WORK REQUEST:
The reply should hold every record, copied exactly, and none of the pictures.

RECORDED DATA:
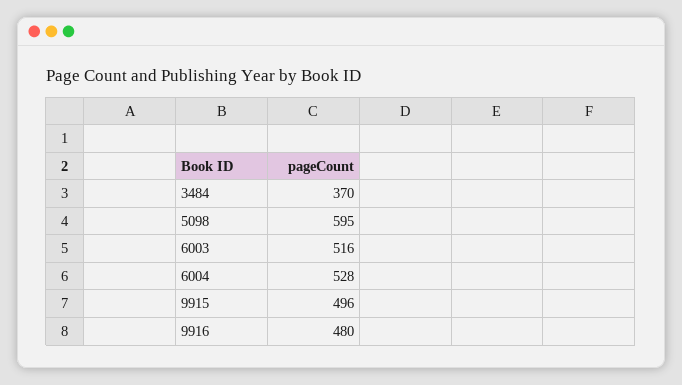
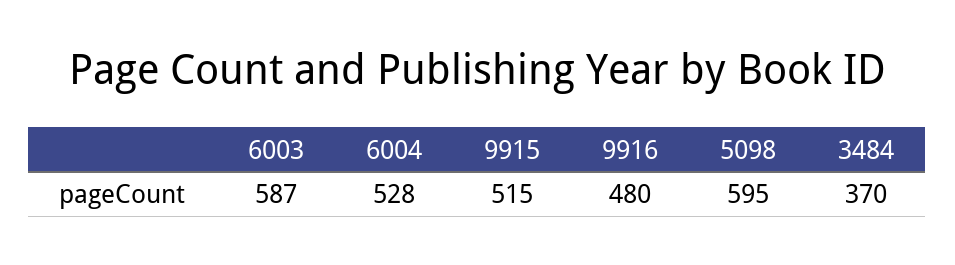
  {
    "3484": 370,
    "5098": 595,
-   "6003": 516,
+   "6003": 587,
    "6004": 528,
-   "9915": 496,
+   "9915": 515,
    "9916": 480
  }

FINISHED TASK:
  {
    "3484": 370,
    "5098": 595,
-   "6003": 516,
+   "6003": 587,
    "6004": 528,
-   "9915": 496,
+   "9915": 515,
    "9916": 480
  }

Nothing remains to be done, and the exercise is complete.